Source: FactSet, as of 20/11/2025. Bitcoin price in USD, 19/11/2020 – 19/11/2025. Currency fluctuations between the dollar and pound may result in higher or lower investment returns.



[i] Bitcoin is a cryptocurrency, a digital currency not created or controlled by a national government and uses a digital ledger called the blockchain (which records past transactions and prevents counterfeiting). A bear market is typically a deep, long, fundamentally driven decline of -20% or more.

[ii] Source: FactSet, as of 19/11/2025.

[iii] “Great Crypto Crash: $1 Trillion Wiped Out as Bitcoin Plunges Anew,” Staff, Bloomberg, 20/11/2025. Accessed via Gulf News.

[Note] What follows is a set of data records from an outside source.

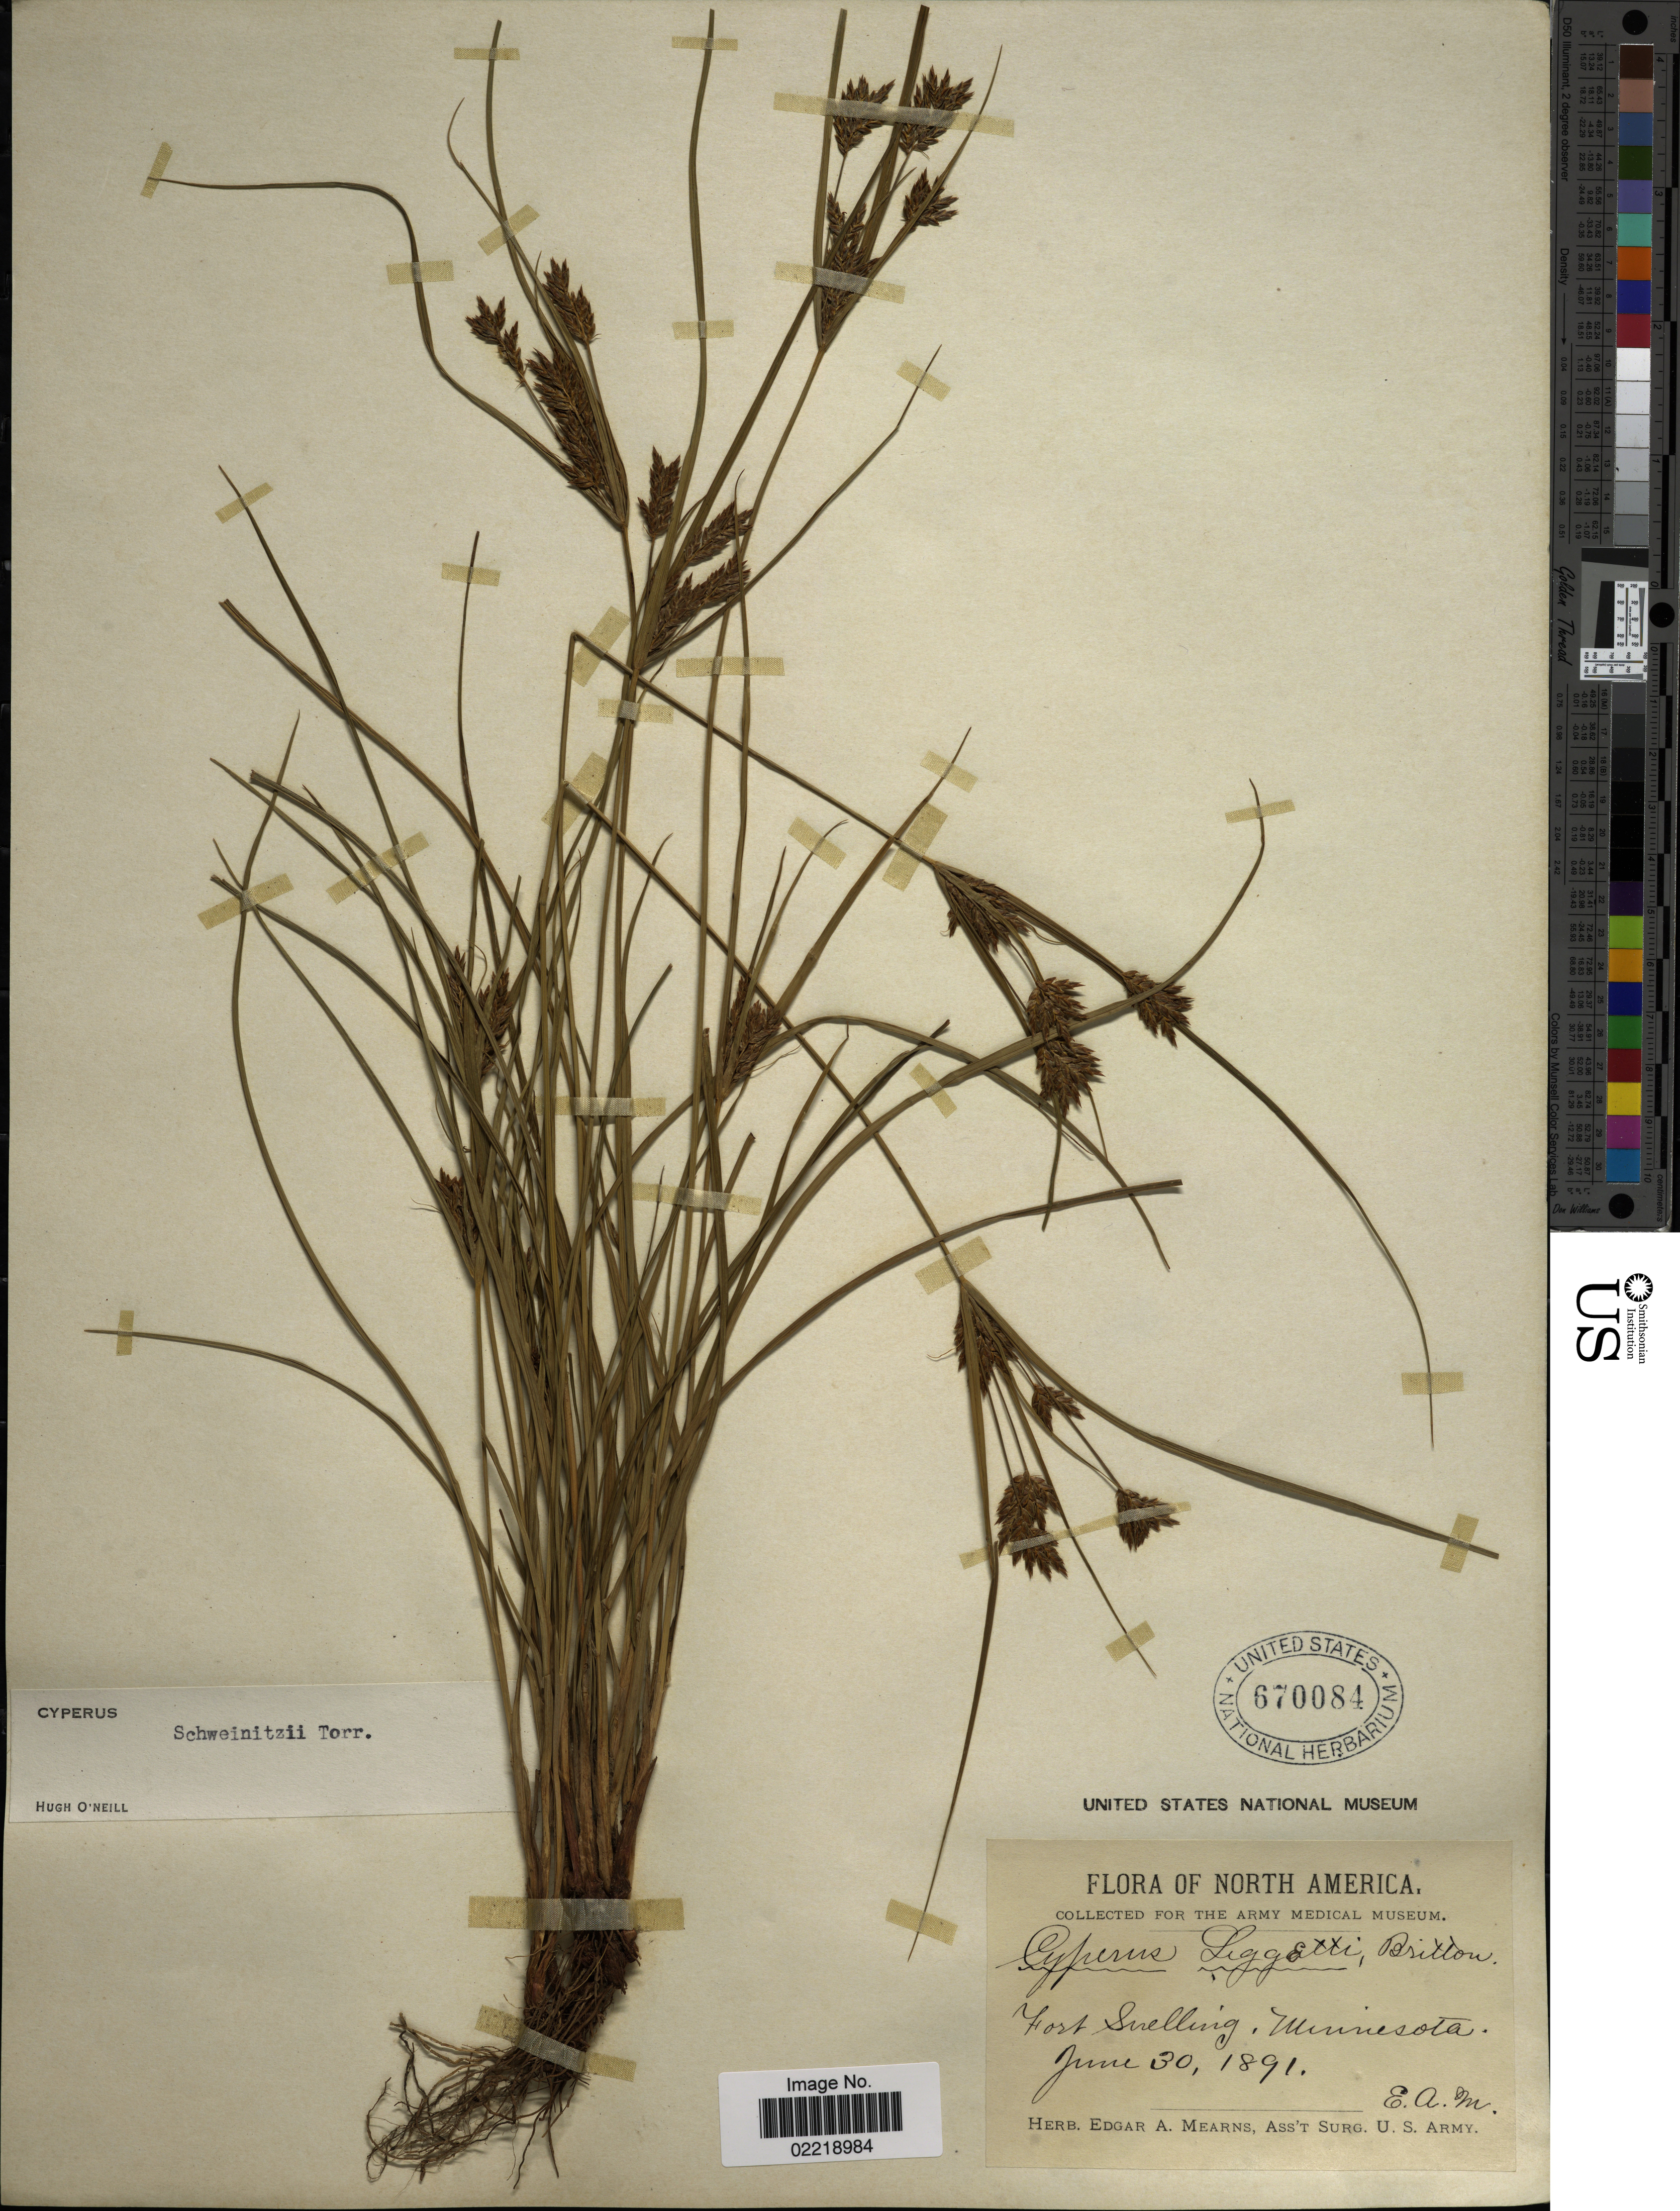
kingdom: Plantae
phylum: Tracheophyta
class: Liliopsida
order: Poales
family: Cyperaceae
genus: Cyperus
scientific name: Cyperus schweinitzii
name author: Torr.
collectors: E. A. Mearns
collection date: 1891-06-30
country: United States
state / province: Minnesota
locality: Fort Snelling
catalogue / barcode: US 670084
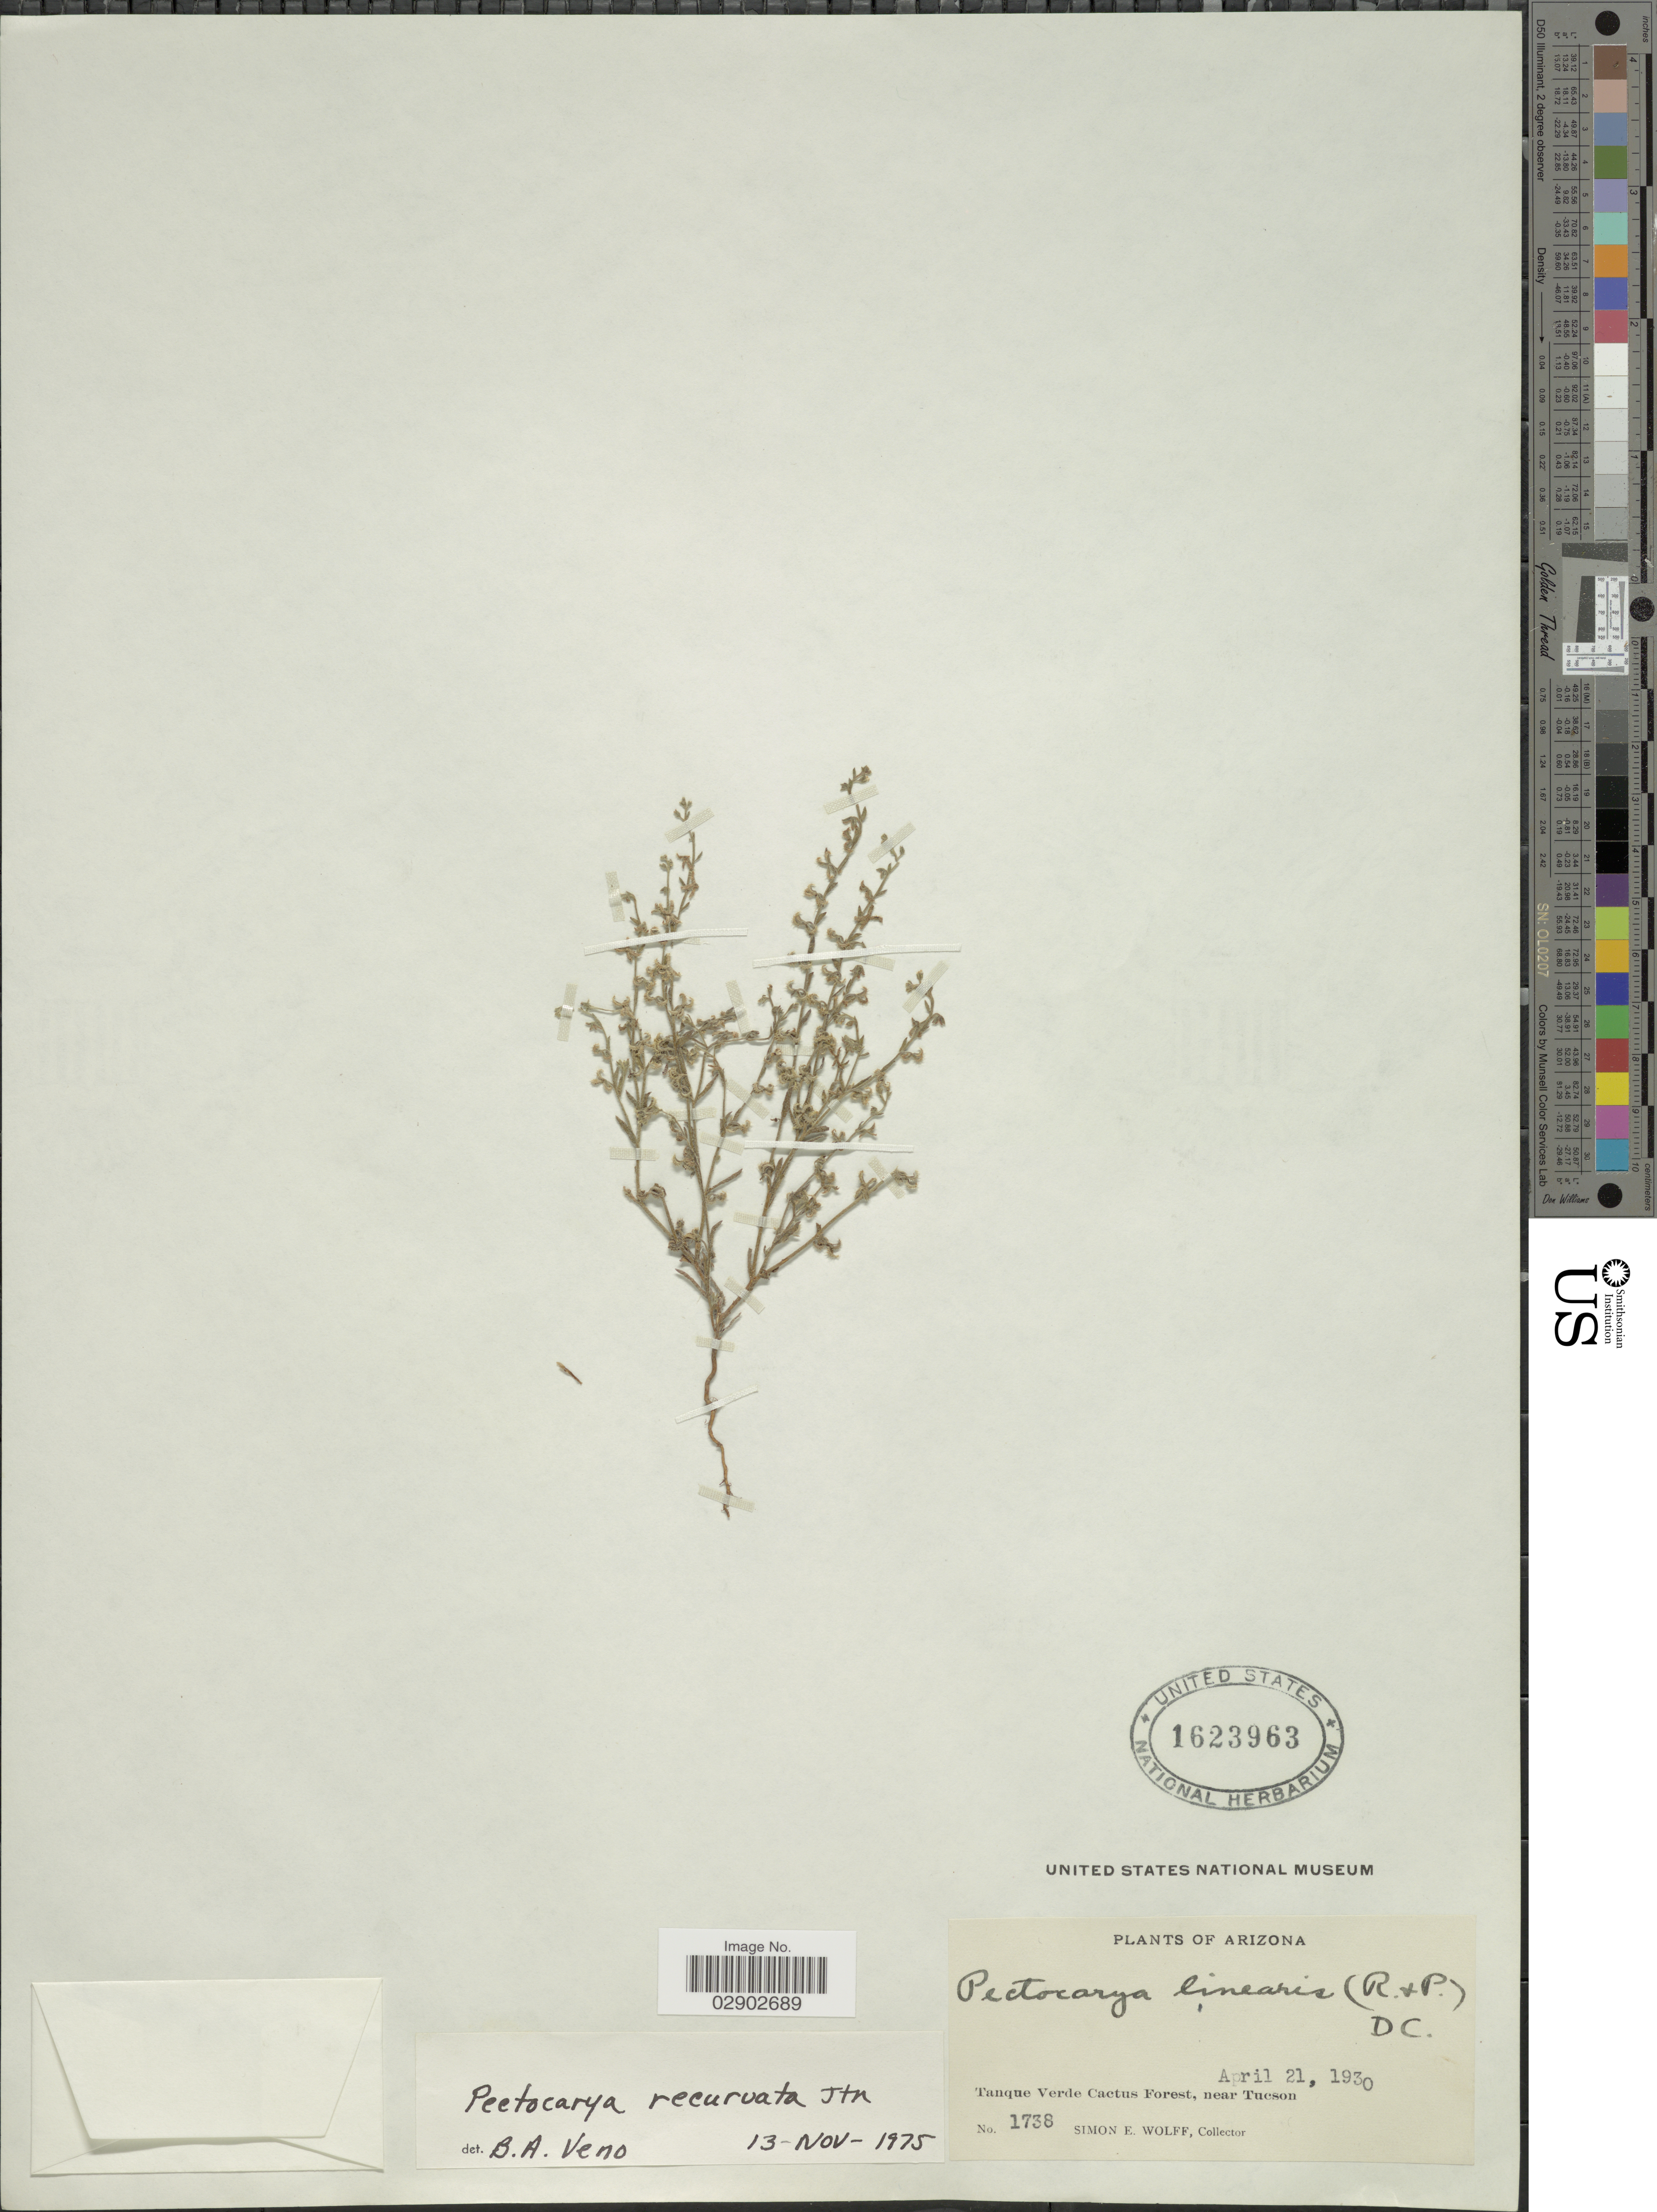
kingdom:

[iv] Source: FactSet, as of 19/11/2025. Bitcoin price change, 31/12/2024 – 21/1/2025. Presented in US dollars. Currency fluctuations between the dollar and pound may result in higher or lower investment returns.

[v] Ibid. Bitcoin price change and MSCI World Index returns with net dividends, 20/2/2025 – 8/4/2025. Bitcoin price returns presented in US dollars. Currency fluctuations between the dollar and pound may result in higher or lower investment returns.

[vi] Ibid. Bitcoin price change, 8/4/2025 – 6/10/2025. Bitcoin price returns presented in US dollars. Currency fluctuations between the dollar and pound may result in higher or lower investment returns.

[vii] Ibid. Bitcoin price change, 6/10/2025 – 19/11/2025 and 31/12/2024 – 19/11/2025.

[viii] We say sort of because technically bitcoin is capped, but derviatives of it and other cryptocurrencies are unlimited.

[ix] Source: FactSet, as of 20/11/2025. SPACs are holding companies created for the purpose of merging with a startup and taking it public.

[x] Source: FactSet, as of 20/11/2025. Statement based on bitcoin price returns and Nasdaq Total Return Index, 31/12/2024 – 19/11/2025. Nasdaq returns and Bitcoin price returns presented in US dollars. Currency fluctuations between the dollar and pound may result in higher or lower investment returns.

[xi] Ibid.

[xii] Source: FactSet, as of 20/11/2025. Statement based on bitcoin price returns and Nasdaq Total Return Index, 6/10/2025 – 19/11/2025. Nasdaq returns and Bitcoin price returns presented in US dollars. Currency fluctuations between the dollar and pound may result in higher or lower investment returns.

[xiii] Sorry.

[xiv] Source: Company filings and Fisher Investments Research, as of 20/11/2025. Statement based on review of S&P 500 – Information Technology sector Q3 earnings and revenue year-over-year growth.